Les pressions exercées sur les entreprises canadiennes en matière de rapport sur la durabilité s’intensifient et se complexifient. En effet, face aux attentes grandissantes des parties prenantes, les lignes directrices facultatives sont remplacées par des règles prescriptives. Qui plus est, les organisations présentes sur plusieurs territoires doivent composer avec une variété de cadres de production de rapports sur les critères environnementaux, sociaux et de gouvernance (ESG).
Ici au Canada, les rapports des entreprises sur la durabilité sont de plus en plus étoffés, mais les entreprises peinent à répondre aux nouvelles exigences en matière de rapports ESG, comme celles établies par les parties prenantes concernant l’information sur les risques associés à l’évolution des changements climatiques.

************

▸ Votre tâche
Poursuivez le texte sur les rapports de durabilité des entreprises canadiennes à partir de sa dernière phrase.

▸ Informations présentées

************

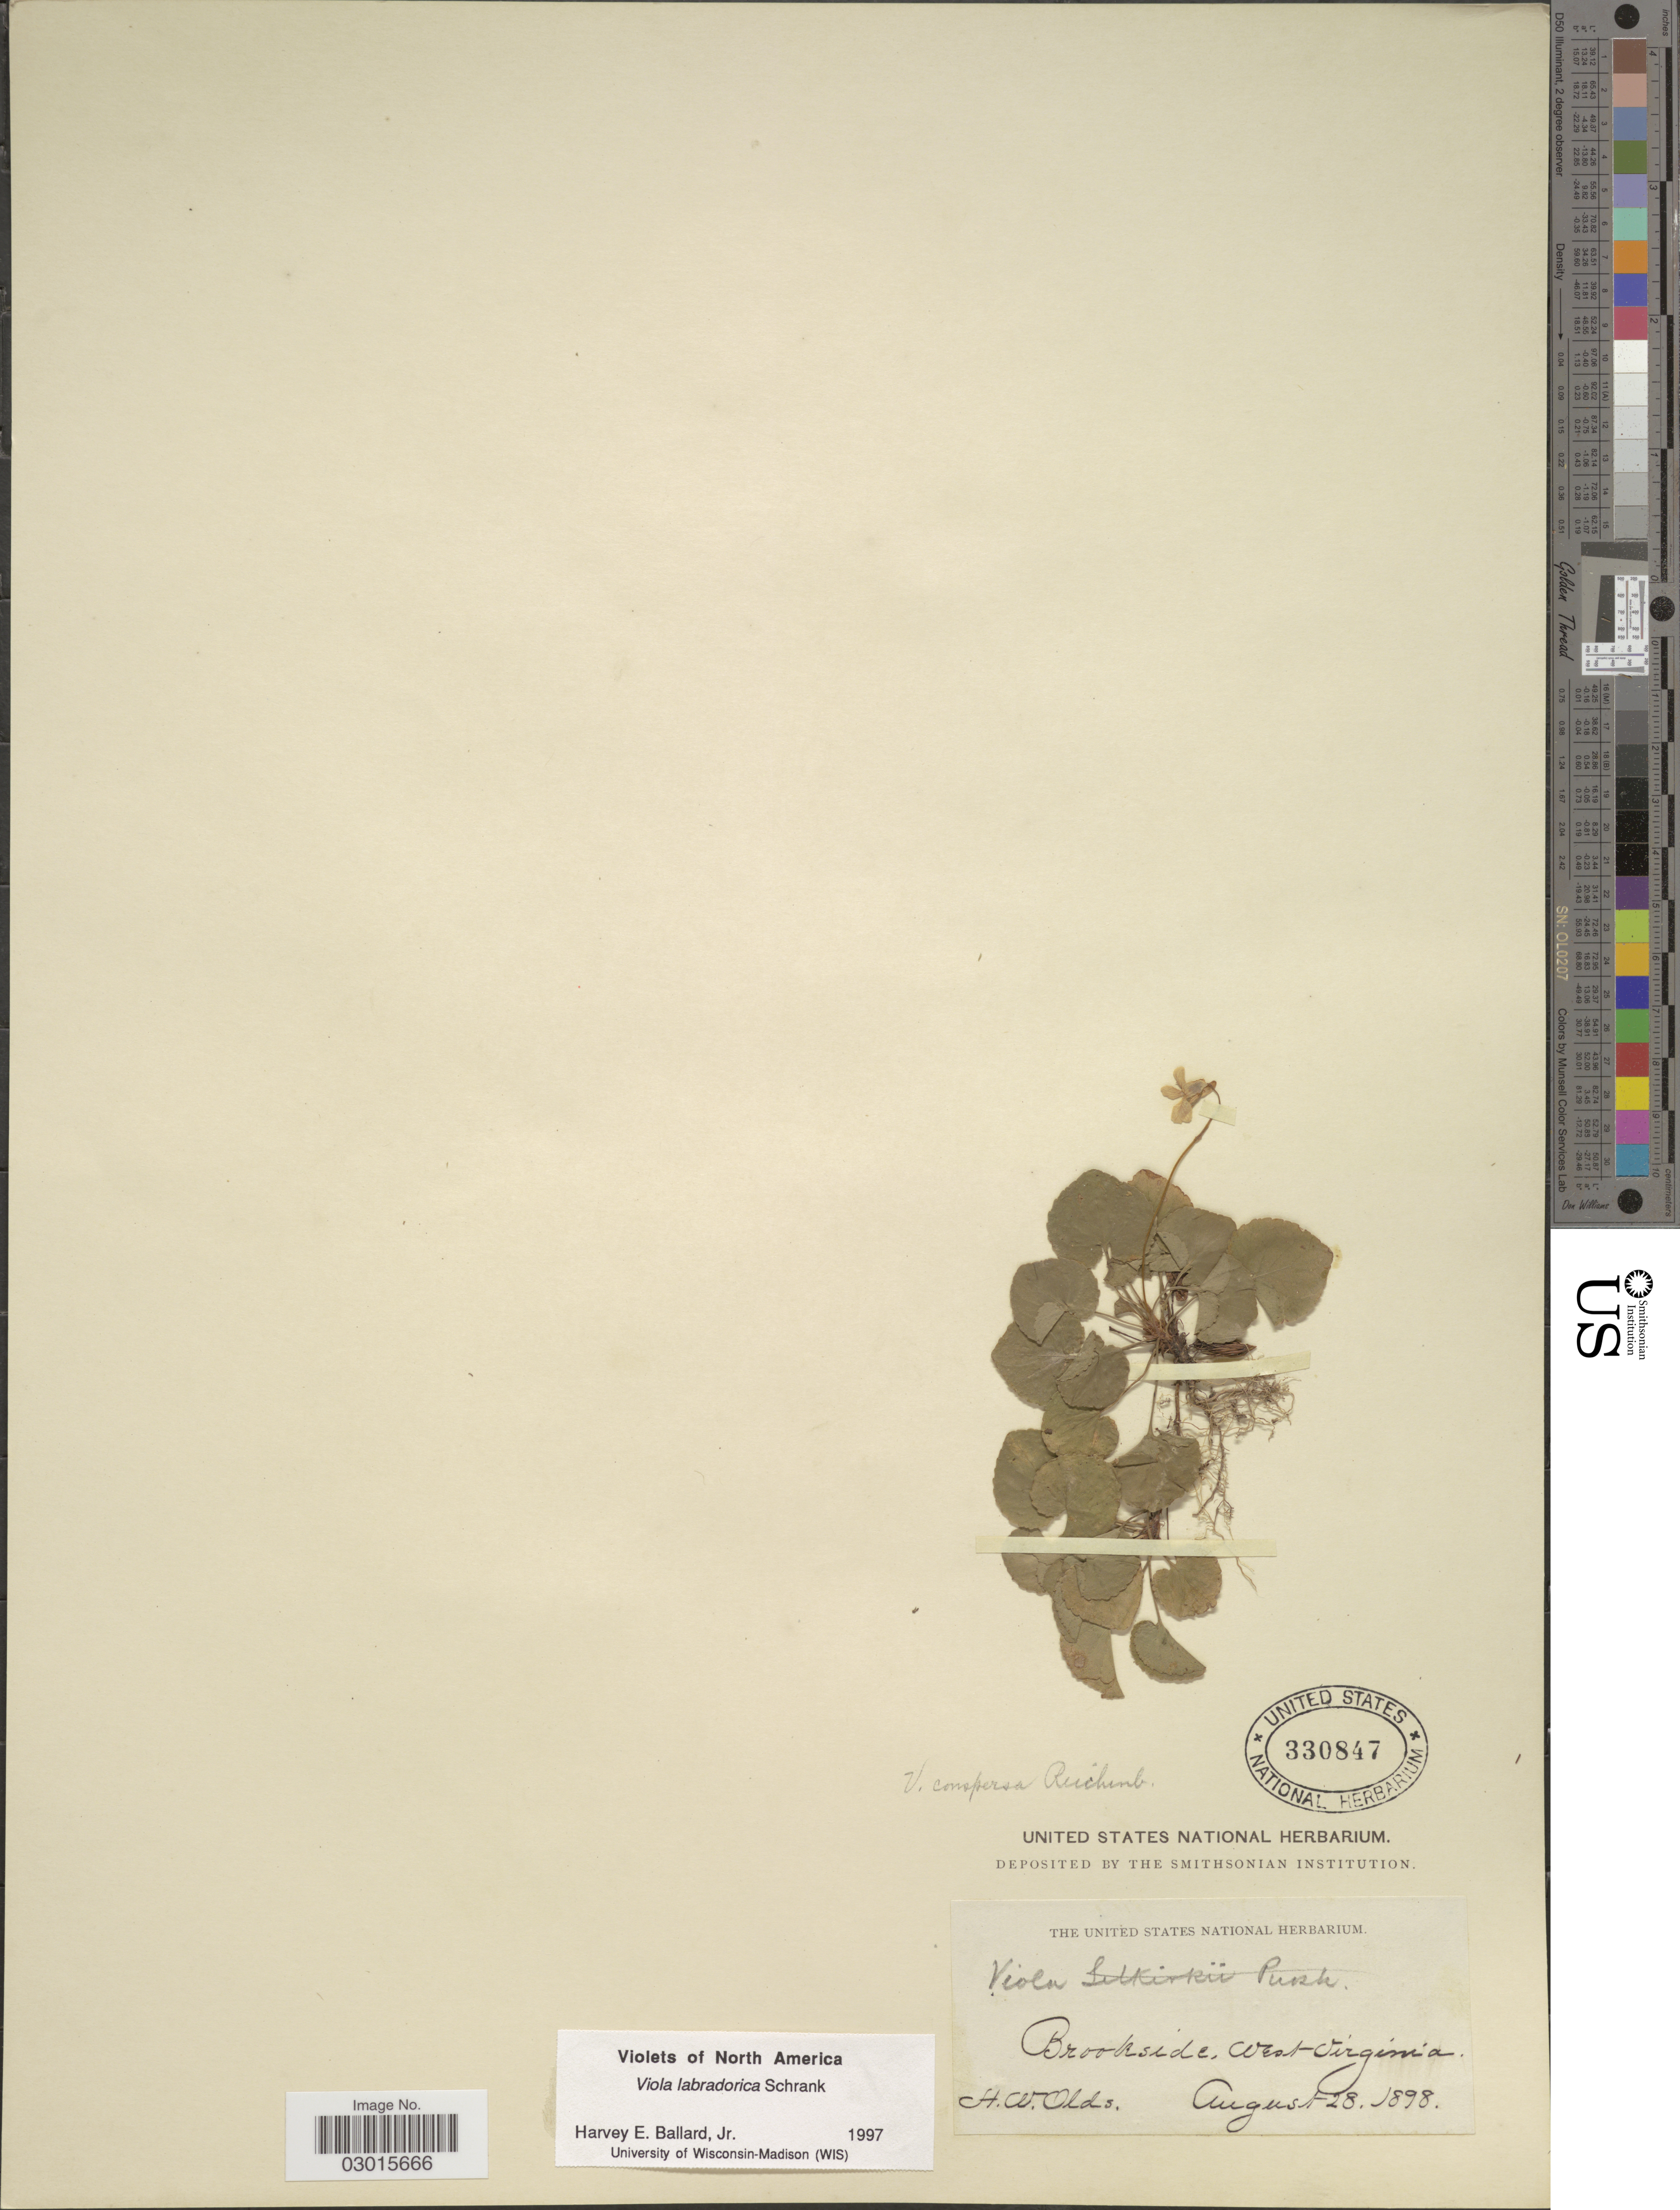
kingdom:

************

▸ Réponse attendue
Pour découvrir si les entreprises canadiennes sont prêtes à répondre aux normes ESG, nous avons analysé les informations publiées par plus de 250 des plus grandes d’entre elles sur le plan de la capitalisation boursière et des revenus. Notre analyse comparative visait à repérer la présence de stratégies, d’indicateurs, de cibles et d’autres facteurs et à constater leur importance relative dans les rapports ESG.
Les lacunes observées vont au-delà de simples risques liés à la conformité. Les entreprises qui ne répondent pas adéquatement aux questions de leurs clients et de leurs investisseurs sur la gestion des risques et des opportunités ESG, et qui n’ont pas de données fiables pour appuyer leur version des faits risquent de perdre des parts de marché et d’avoir plus de difficulté à trouver du financement.
La communication des enjeux ESG doit découler d’une stratégie intégrée (entreprise et durabilité). Elle peut être un atout considérable si elle est bien exécutée.
En effet, elle permet aux entreprises de prendre des décisions éclairées et leur procure un avantage stratégique en les aidant à améliorer leur rendement opérationnel et à augmenter leur valeur à long terme.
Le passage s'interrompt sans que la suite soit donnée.